Przed ostatnimi odcinkami przesłuchań w ciemno TVP pokazała fragment specjalnego koncertu dla Kasi, nagranego jeszcze przed jej śmiercią.
Uczestnicy śpiewają wzruszający utwór "Hallelujah" Leonarda Cohena.
Podczas koncertu zaśpiewali m.in. finaliści drugiej i trzeciej edycji "The Voice of Poland" - Mateusz Ziółko, Ernest Staniaszek, Michał Sobierajski, Dorota Osińska, Natalia Nykiel, Arek Kłusowski, Jagoda Kret, Natalia Krakowiak oraz jurorzy programu. Całość otworzą Marika i Tomasz Kammel. Sama Kasia Markiewicz nie była już w stanie wziąć udziału w nagraniu.
Koncert zostanie wyemitowany w przyszłą niedzielę, 6 kwietnia (godz. 20.05, TVP2), dzień po emisji odcinka "Bitwa", w którym zostanie opowiedziany ciąg dalszy historii Kasi. Z zapowiedzi programu wynika, że nikt nie zastąpi Kasi Markiewicz w drużynie Justyny Steczkowskiej, a w "Bitwie" zaśpiewa tylko jej przeciwnik.
Syn Kasi Markiewicz: Nie da się na to przygotować:
TVP/x-news
Kasia Markiewicz zmarła w niedzielę (23 marca) w wieku 38 lat. Historię wokalistki poznaliśmy podczas przesłuchań w ciemno w "The Voice of Poland". Jako jedyna niemal w ostatniej chwili swój fotel odwróciła Justyna Steczkowska. Kasia Markiewicz w programie zaśpiewała utwór "Dreamer" Ozzy'ego Osbourne'a.
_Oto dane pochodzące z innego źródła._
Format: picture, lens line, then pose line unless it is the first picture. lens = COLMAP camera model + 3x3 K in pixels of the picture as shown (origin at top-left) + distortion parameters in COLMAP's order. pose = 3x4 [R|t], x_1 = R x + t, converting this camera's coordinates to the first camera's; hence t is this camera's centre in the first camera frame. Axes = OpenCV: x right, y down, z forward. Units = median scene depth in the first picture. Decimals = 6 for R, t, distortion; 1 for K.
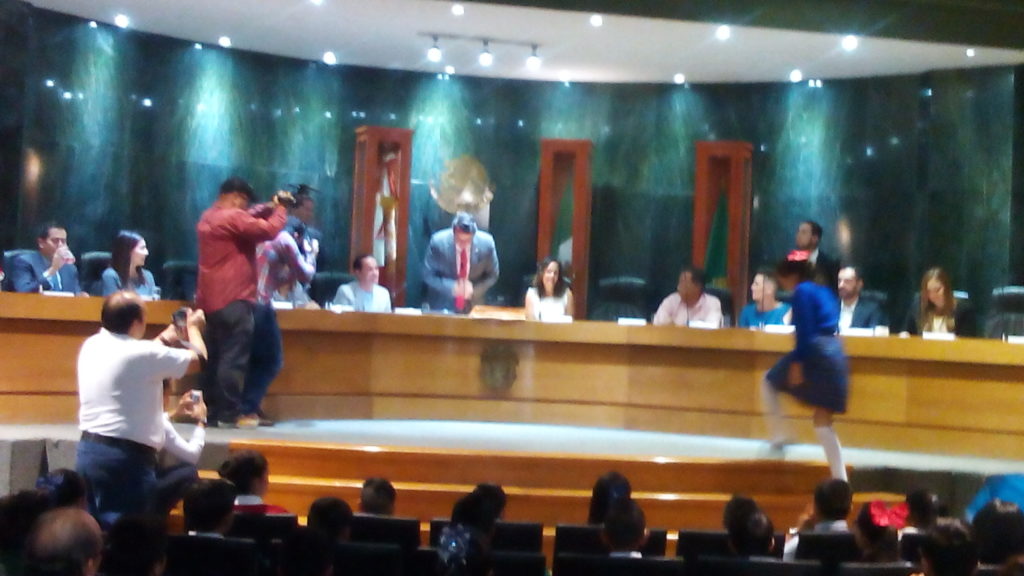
lens RADIAL K [[1685.8, 0, 521.1], [0, 1685.8, 278.2], [0, 0, 1]] dist [0.020013, 0.000000]
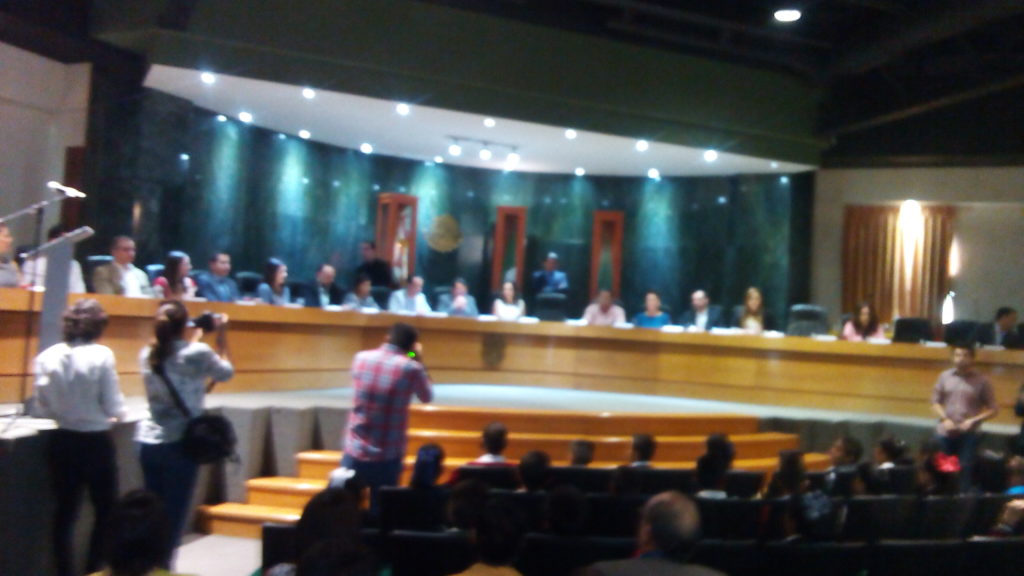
lens RADIAL K [[966.8, 0, 517.5], [0, 966.8, 280.8], [0, 0, 1]] dist [0.001343, 0.000000]
pose [[0.975762, 0.019788, 0.217937, -0.171256], [-0.019482, 0.999804, -0.003549, -0.008568], [-0.217965, -0.000783, 0.975956, 0.102802]]
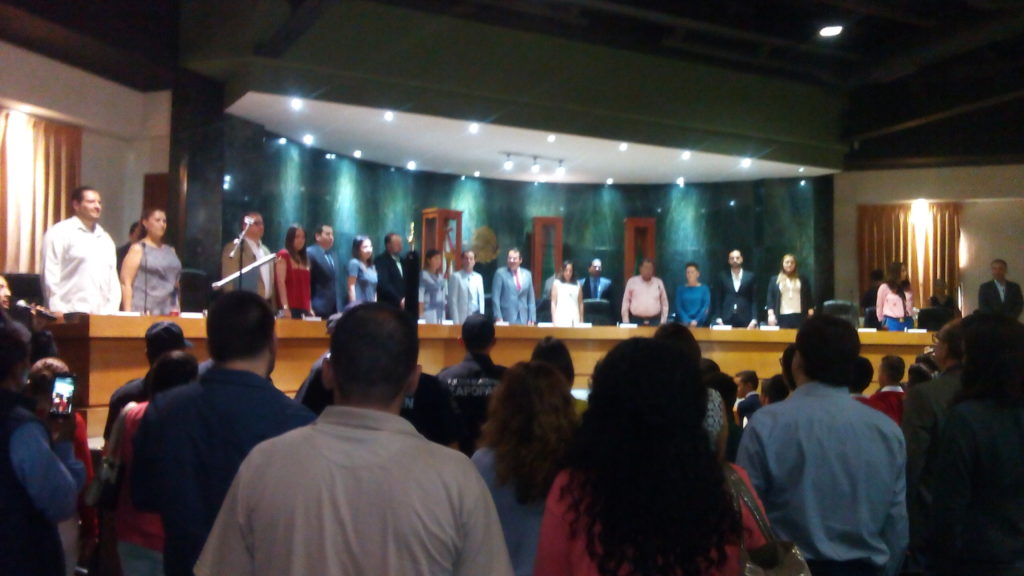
lens RADIAL K [[966.8, 0, 518.1], [0, 966.8, 288.7], [0, 0, 1]] dist [0.001343, 0.000000]
pose [[0.955938, -0.019553, 0.292916, -0.290070], [0.020469, 0.999790, -0.000064, -0.011975], [-0.292853, 0.006057, 0.956138, 0.097418]]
"Jestem w takim, delikatnie mówiąc, rozpaczliwym momencie mojego życia. (...) Wyczerpałam wszystkie możliwości leczenia, więc... spełniam swoje marzenia, po prostu" - wyznała na scenie Kasia Markiewicz.
Dwa lata wcześniej dowiedziała się, że ma raka szyjki macicy z przerzutami do węzłów chłonnych. Wyczerpała wszelkie możliwe metody leczenia, m.in. czterokrotnie przeszła chemioterapię. Kiedy okazało się, że żadna z nich nie przynosi rezultatów, Kasia postanowiła spełniać swoje marzenia, m.in. zaśpiewać publicznie i poddać swój talent ocenie specjalistów.